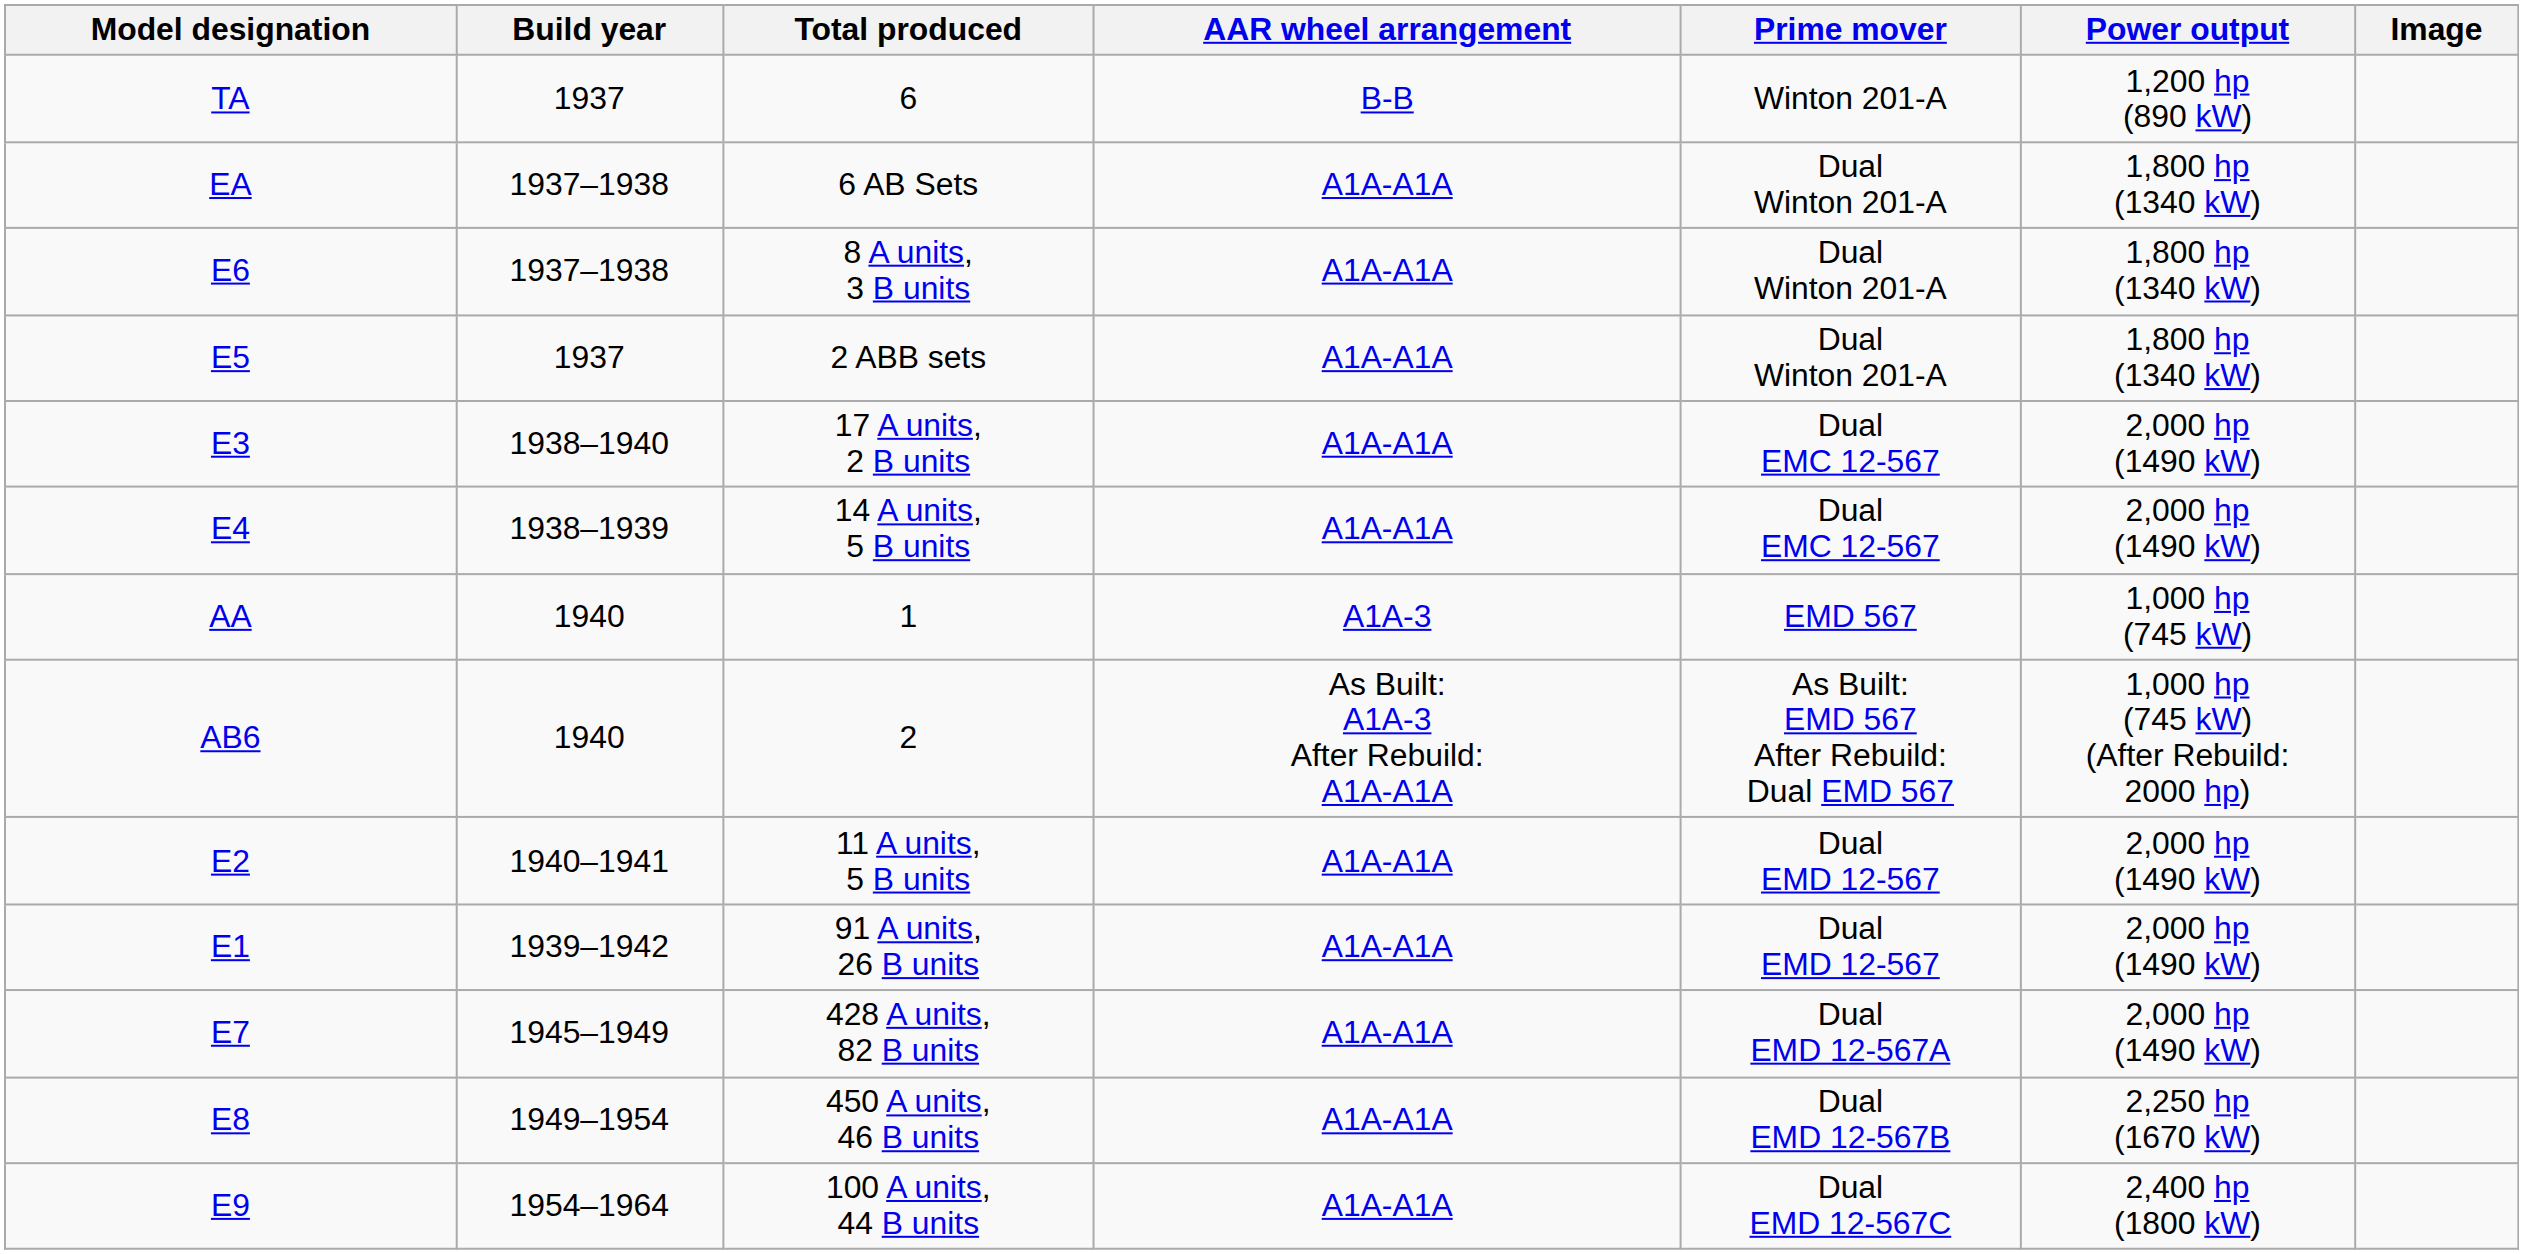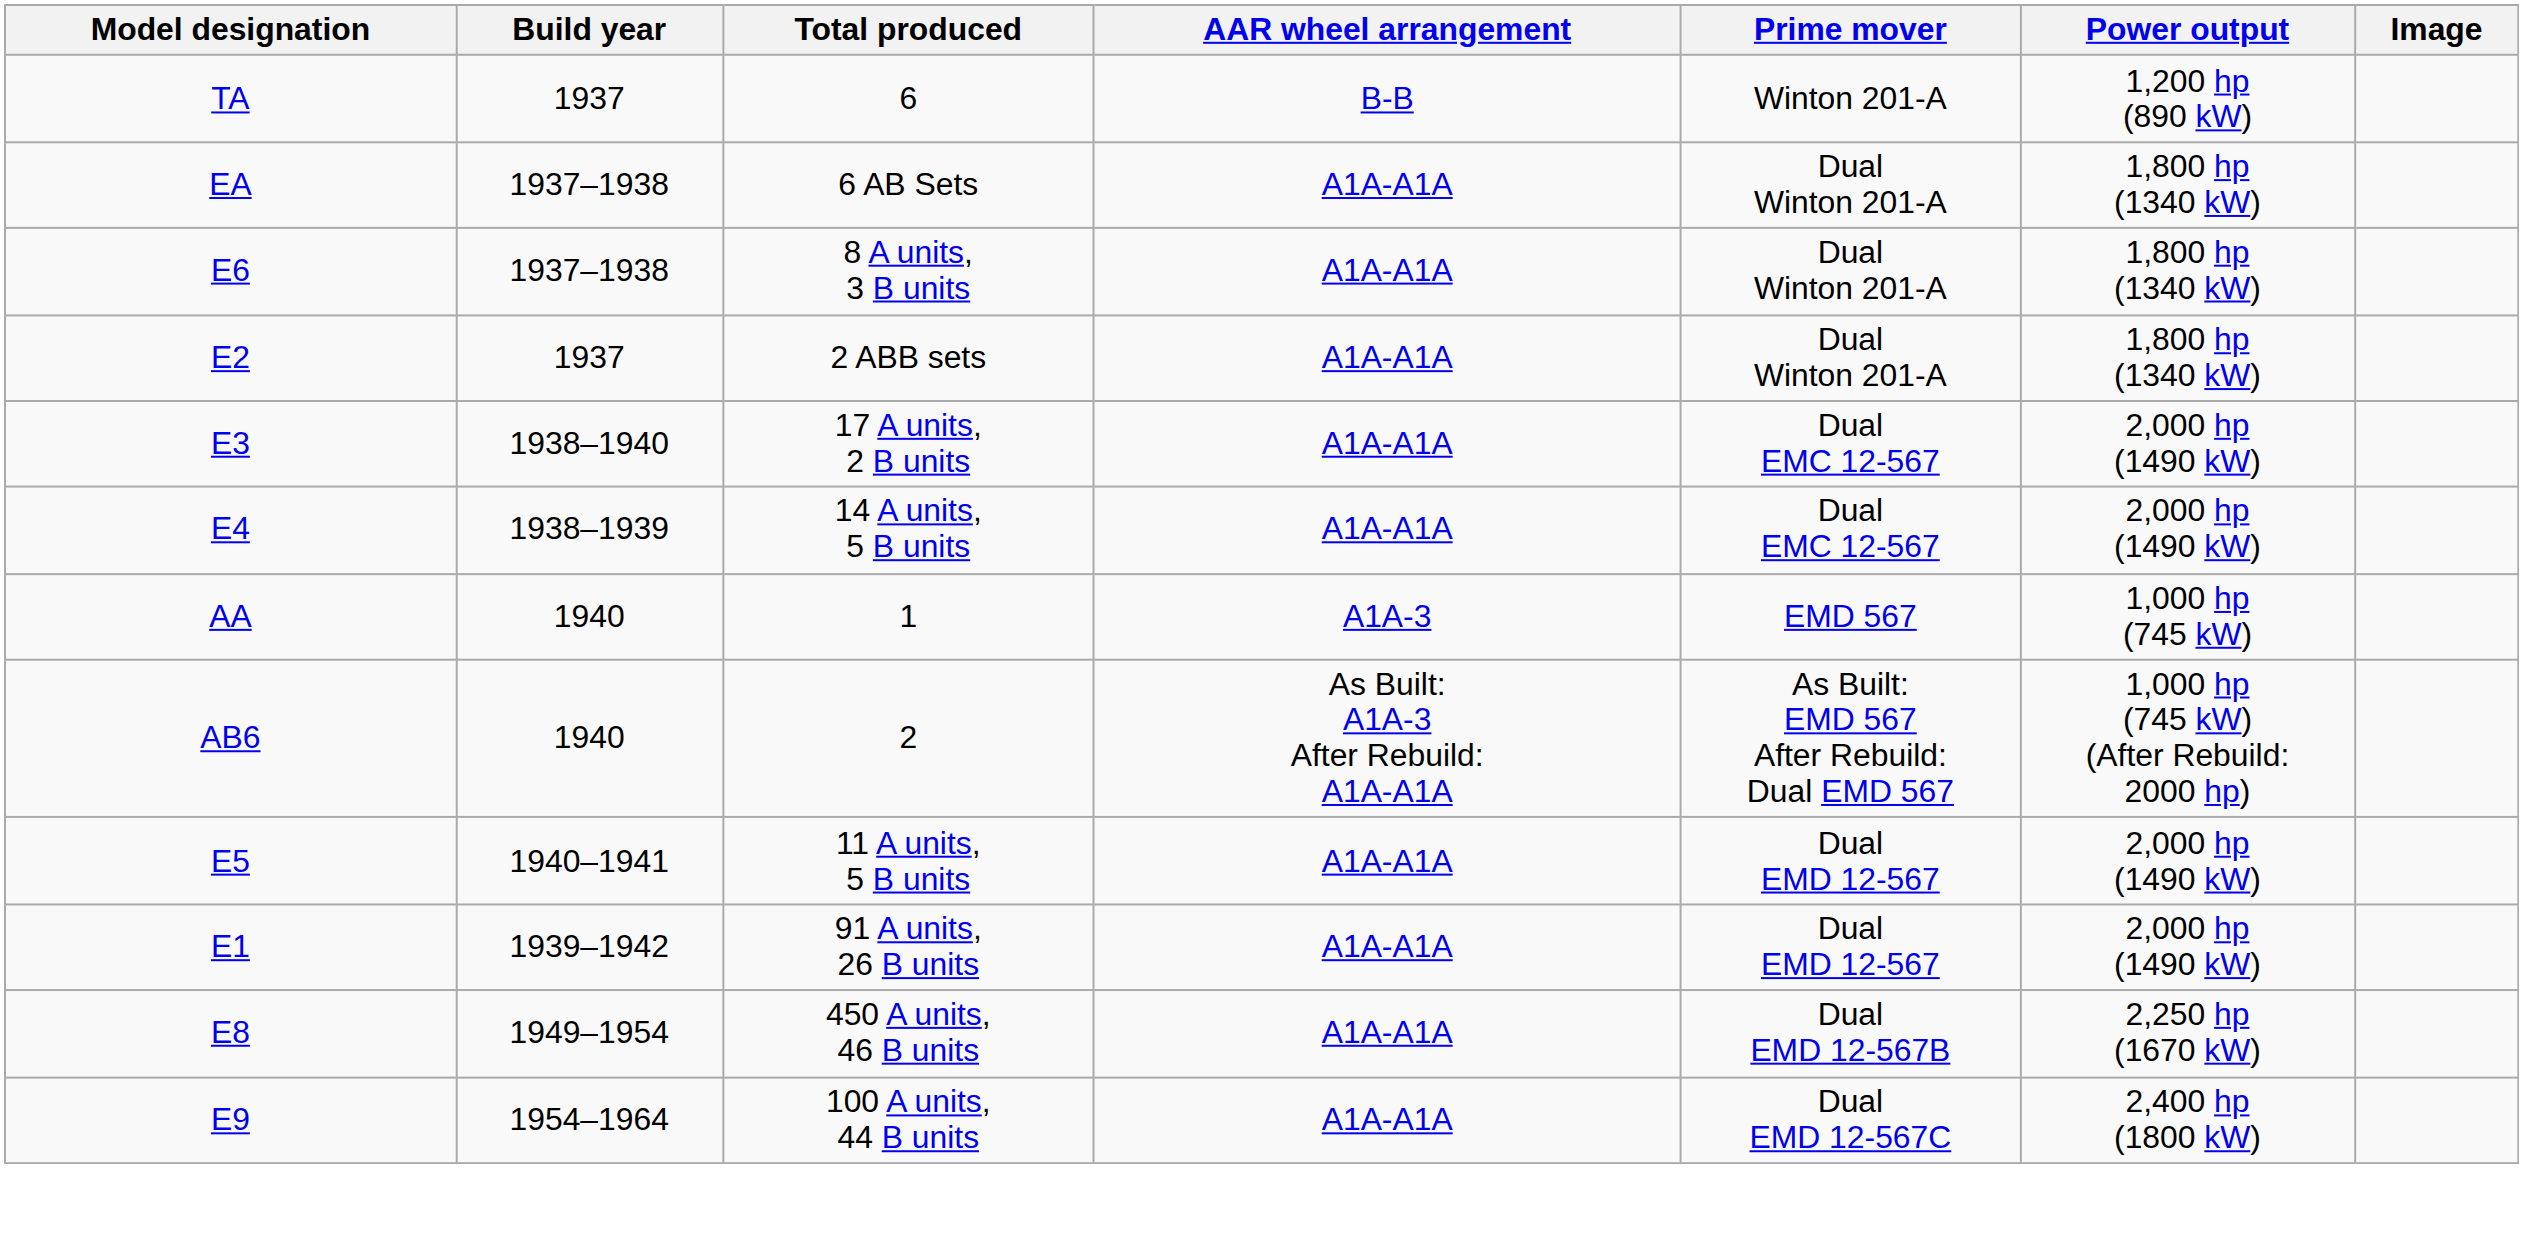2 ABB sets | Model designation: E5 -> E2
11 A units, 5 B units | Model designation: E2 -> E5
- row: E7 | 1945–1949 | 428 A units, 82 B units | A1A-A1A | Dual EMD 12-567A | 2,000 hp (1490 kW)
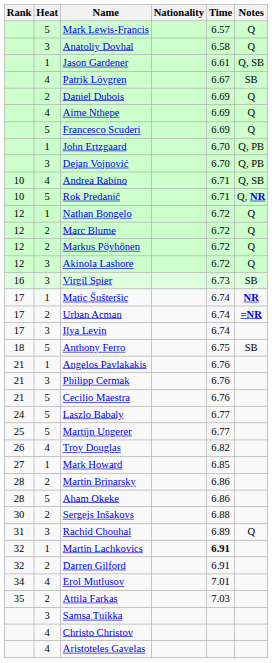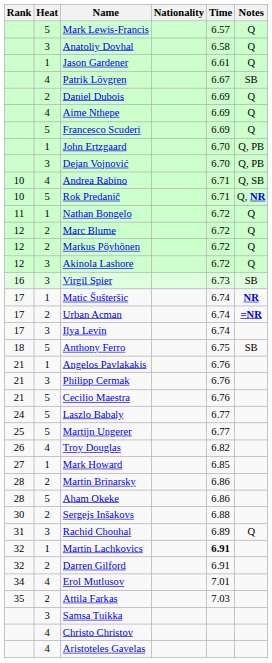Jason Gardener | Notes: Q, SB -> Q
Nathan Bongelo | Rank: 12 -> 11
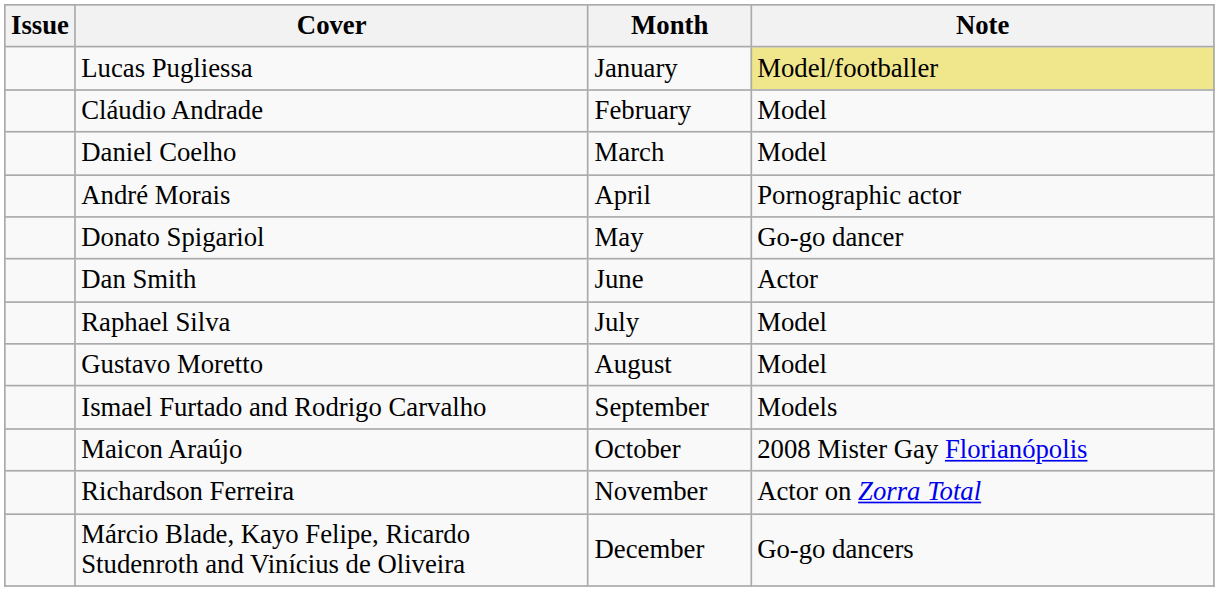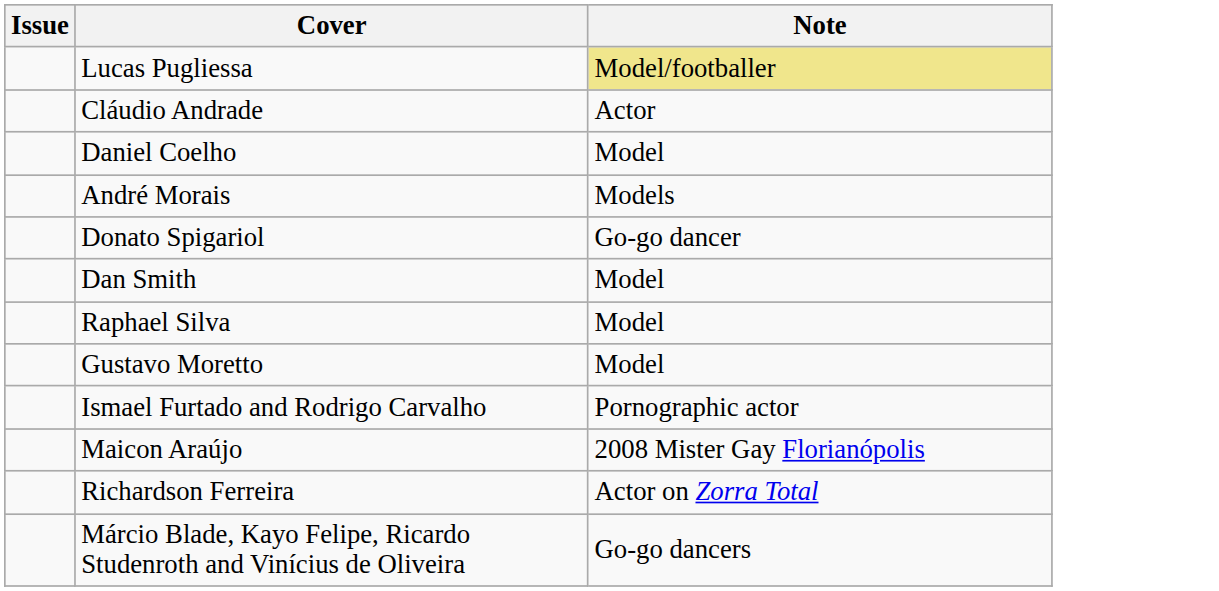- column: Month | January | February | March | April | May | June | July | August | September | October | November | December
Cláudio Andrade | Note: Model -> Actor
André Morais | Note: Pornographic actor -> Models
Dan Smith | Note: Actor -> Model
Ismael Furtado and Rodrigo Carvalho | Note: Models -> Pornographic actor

....

- [EXERCISE BRIEF]: Switch "units" to "locomotives" throughout all the lines of the records above, leaving everything else unchanged and omitting the pictures.

- [WORKED SOLUTION]:
2 ABB sets | Model designation: E5 -> E2
11 A locomotives, 5 B locomotives | Model designation: E2 -> E5
- row: E7 | 1945–1949 | 428 A locomotives, 82 B locomotives | A1A-A1A | Dual EMD 12-567A | 2,000 hp (1490 kW)
Jason Gardener | Notes: Q, SB -> Q
Nathan Bongelo | Rank: 12 -> 11
- column: Month | January | February | March | April | May | June | July | August | September | October | November | December
Cláudio Andrade | Note: Model -> Actor
André Morais | Note: Pornographic actor -> Models
Dan Smith | Note: Actor -> Model
Ismael Furtado and Rodrigo Carvalho | Note: Models -> Pornographic actor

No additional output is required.